── Records provided ──
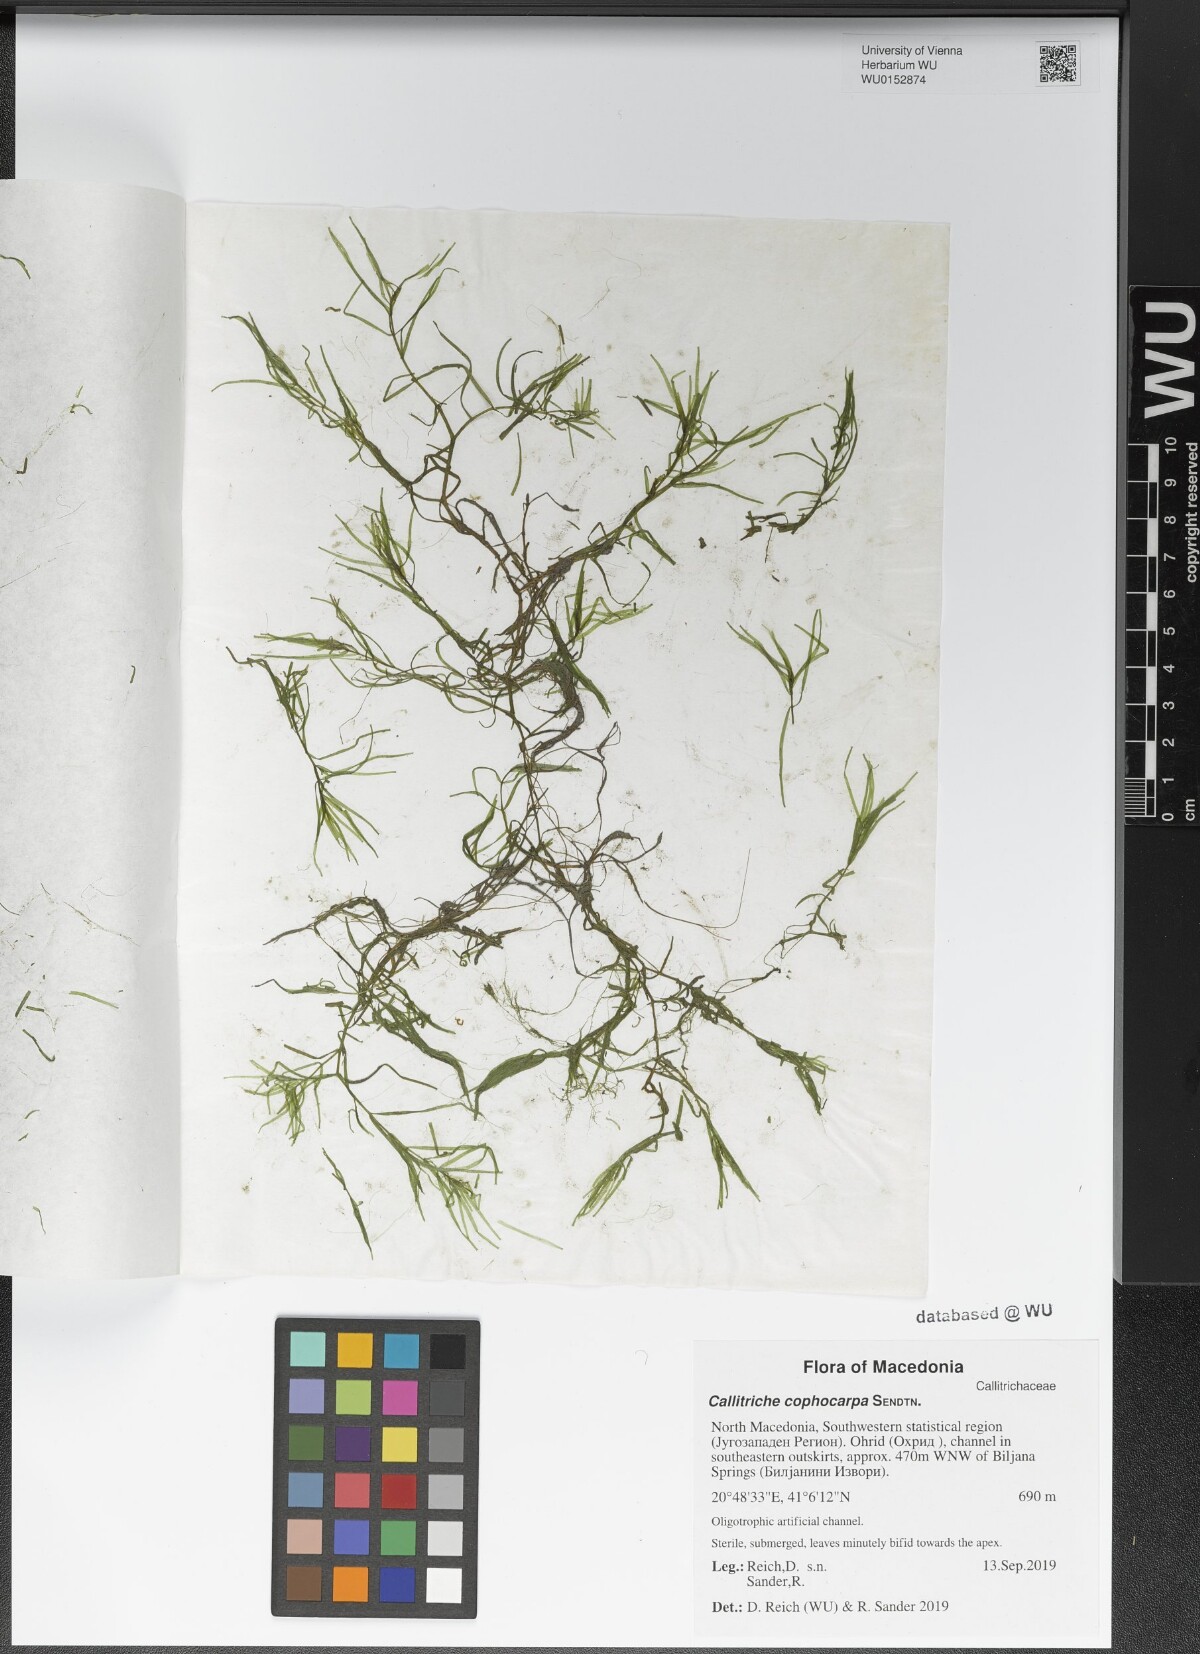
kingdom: Plantae
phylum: Tracheophyta
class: Magnoliopsida
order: Lamiales
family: Plantaginaceae
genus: Callitriche
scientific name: Callitriche cophocarpa
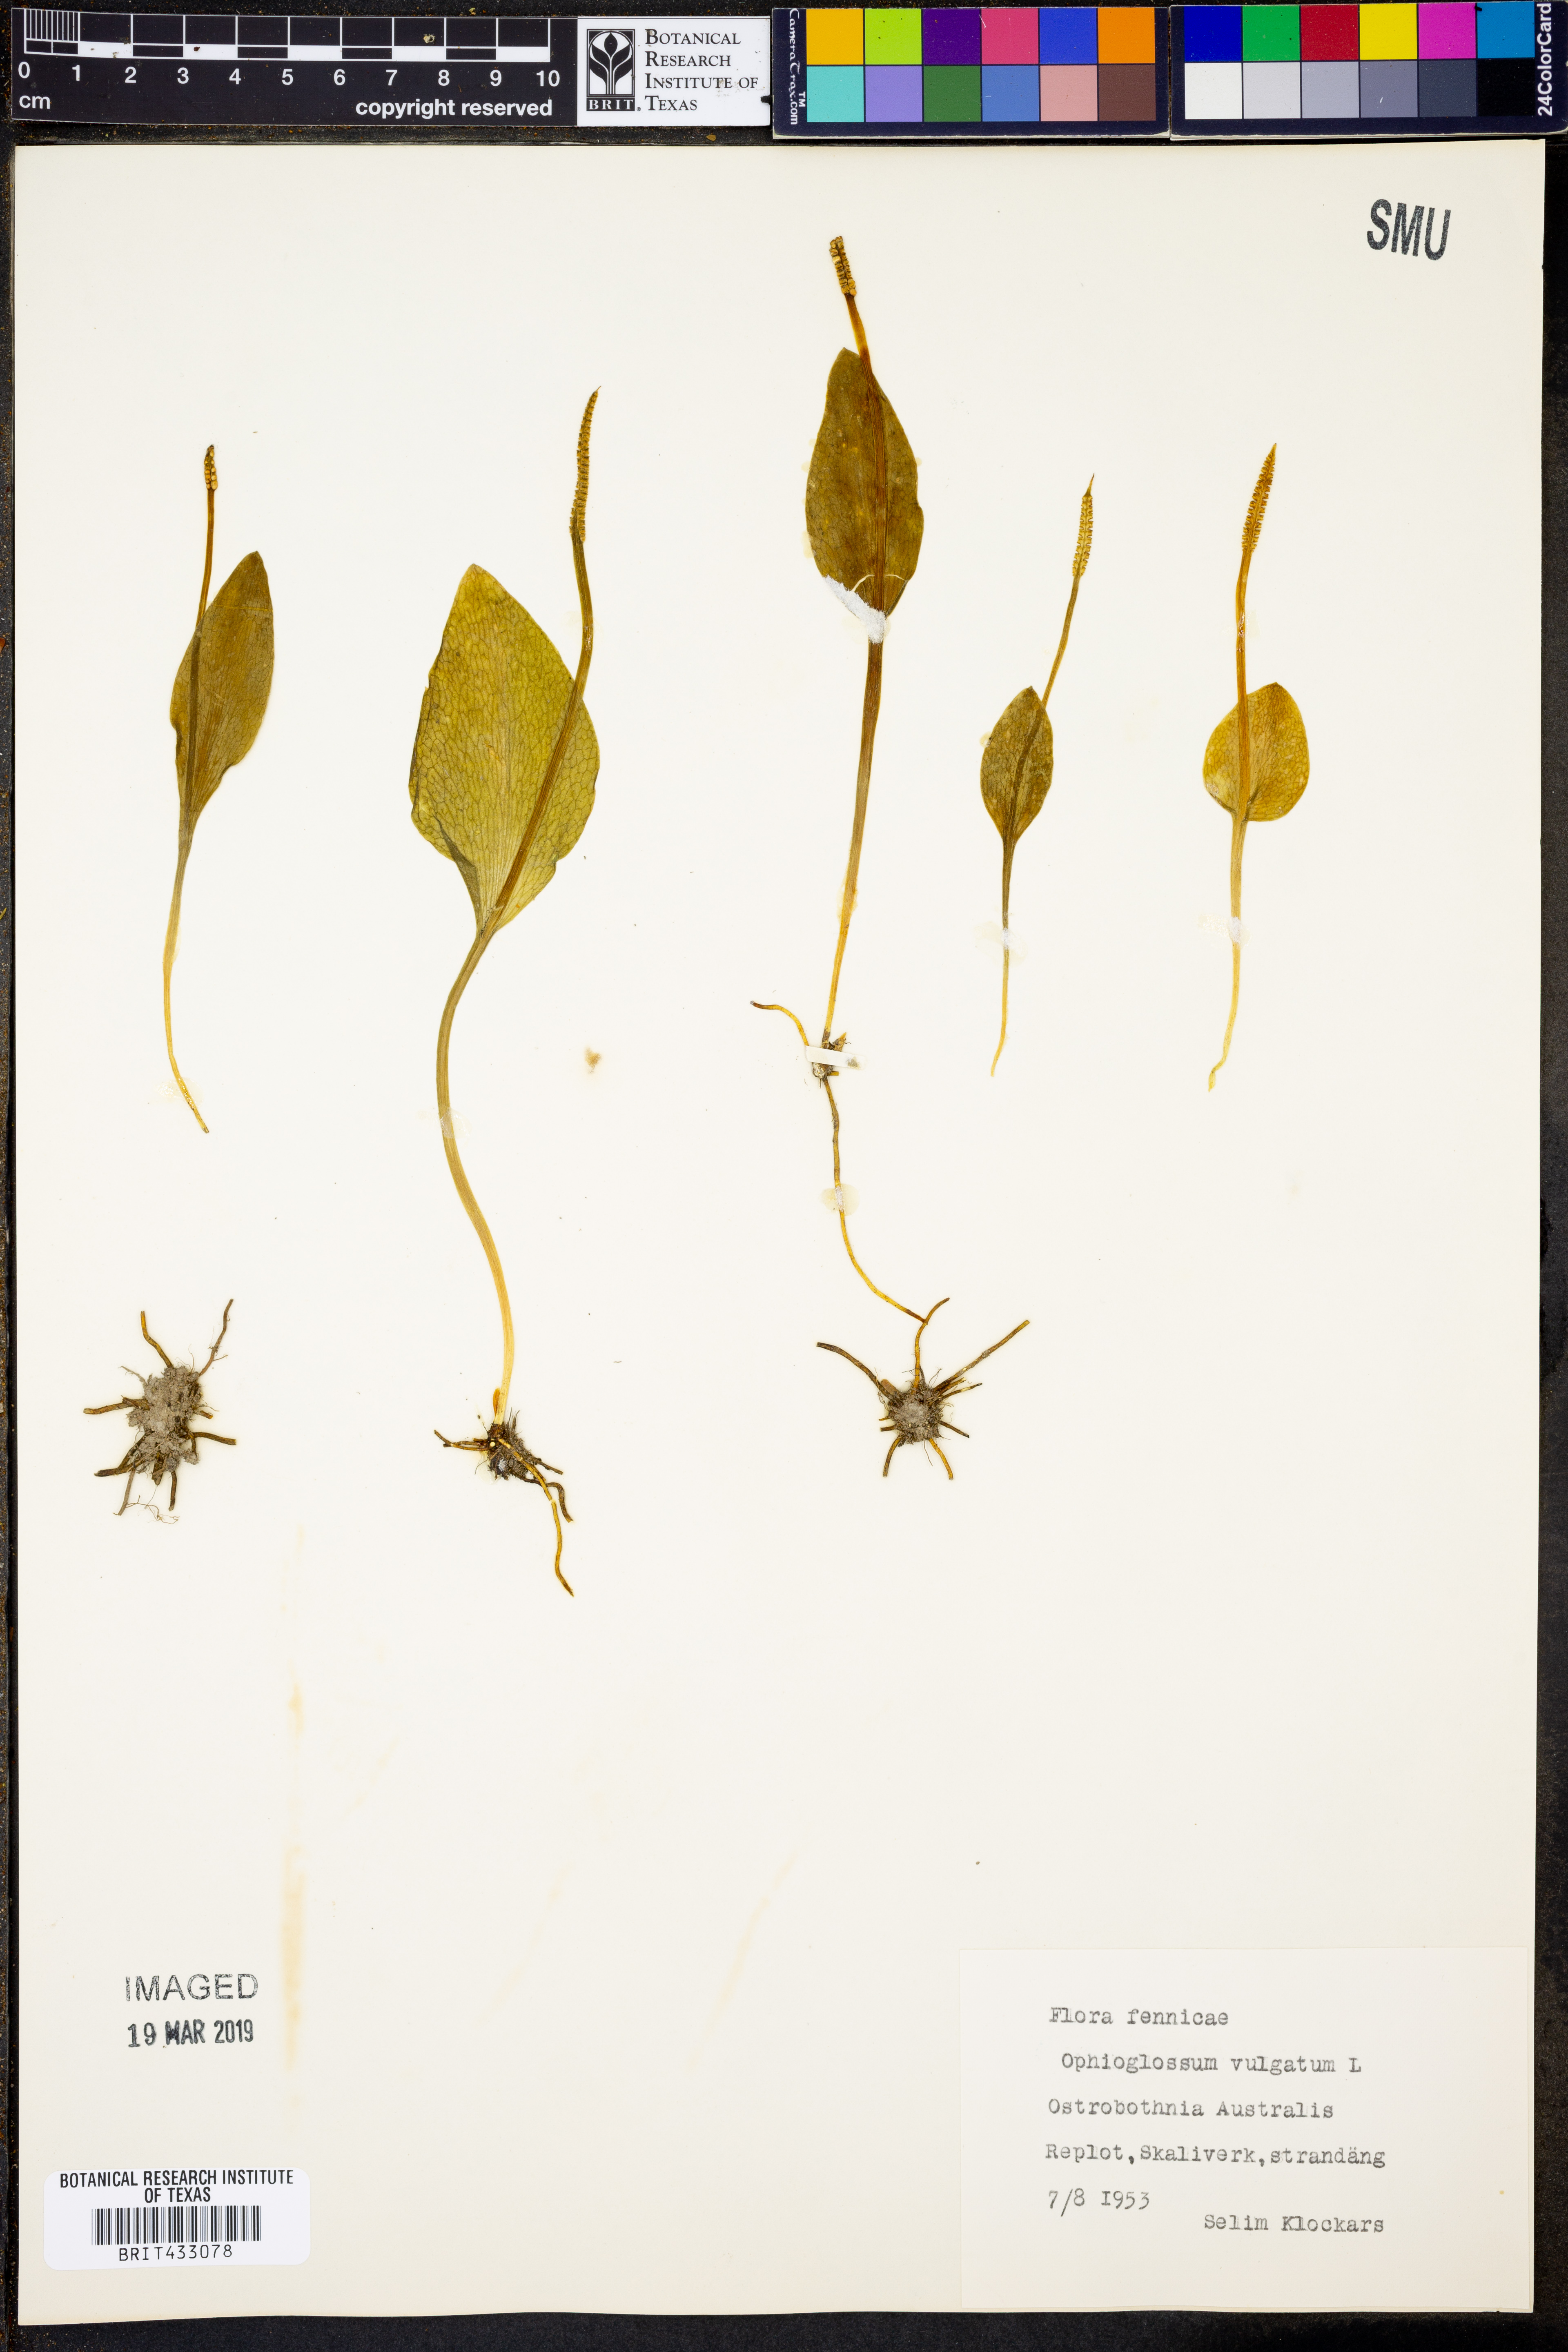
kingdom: Plantae
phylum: Tracheophyta
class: Polypodiopsida
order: Ophioglossales
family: Ophioglossaceae
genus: Ophioglossum
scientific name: Ophioglossum vulgatum
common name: Adder's-tongue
───
Aim ->
Please show each line of the listing above that contains the word "name".

Complete answer ->
scientific name: Callitriche cophocarpa
scientific name: Ophioglossum vulgatum
common name: Adder's-tongue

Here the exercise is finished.